# 11/2/12 buck



## BobcatJB (Mar 30, 2005)

Took this 8 pt on 11/2/12 in an urban area. He came in on the trail of a mature doe and her two yearlings. He was interested, but not chasing or harassing them. Not the biggest, but a mature buck nonetheless. Anyone in the Cleveland area do skull mounts? I would do it but I don't have he equipment. 

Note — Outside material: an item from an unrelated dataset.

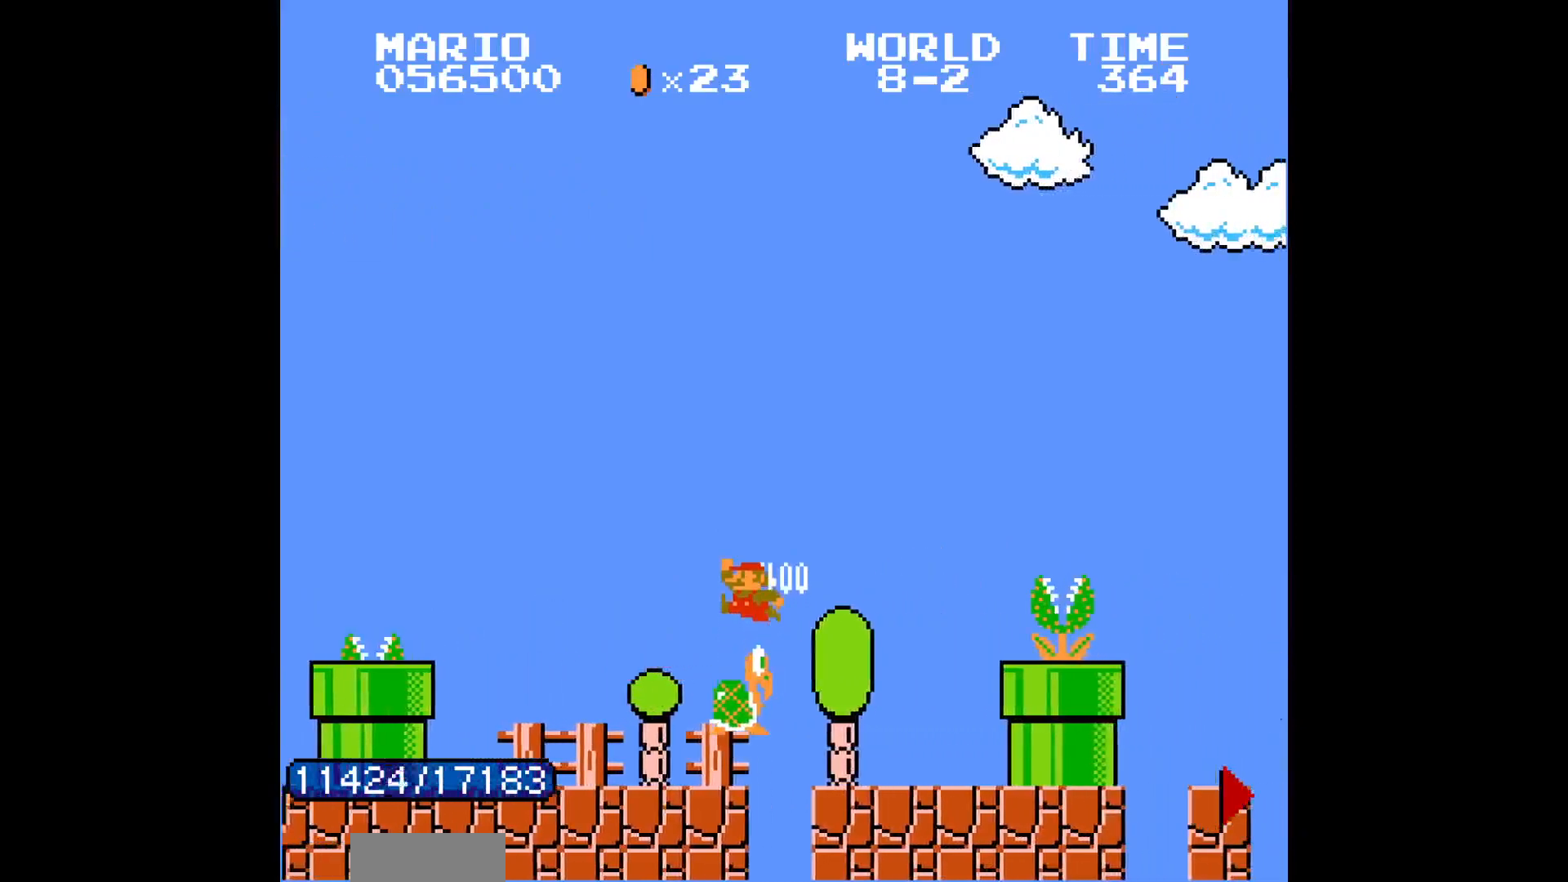
{"buttons": ["B", "DPAD_LEFT"], "events": [[433, "DPAD_LEFT", "down"], [450, "DPAD_LEFT", "up"], [467, "DPAD_LEFT", "down"], [483, "DPAD_LEFT", "up"], [500, "DPAD_LEFT", "down"], [500, "DPAD_RIGHT", "up"]]}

posted using Outdoor Hub Campfire


----------



## Mushijobah (May 4, 2004)

Good work Jon! He has a frame like Mark's last year. Very pretty deer.


----------



## Sasamafras (Oct 13, 2011)

definitely a brute, prolly the dominant buck in the area! nice work!


----------



## fireline (Jun 14, 2007)

I had Todd Clement out of LaGrange 440 225 8637 do one for me a few years ago, he uses the Beetles to remove all the meat then whitens the skull, I was very happy with his work.


----------



## FISH DINNER (Jul 23, 2010)

Those women will always get ya in trouble... Nice buck!


----------



## walleye machine (Apr 27, 2004)

check out splashed hydrographics great work


----------



## I_Shock_Em (Jul 20, 2008)

Nice job Jon. Hopefully I can stick one this weekend


----------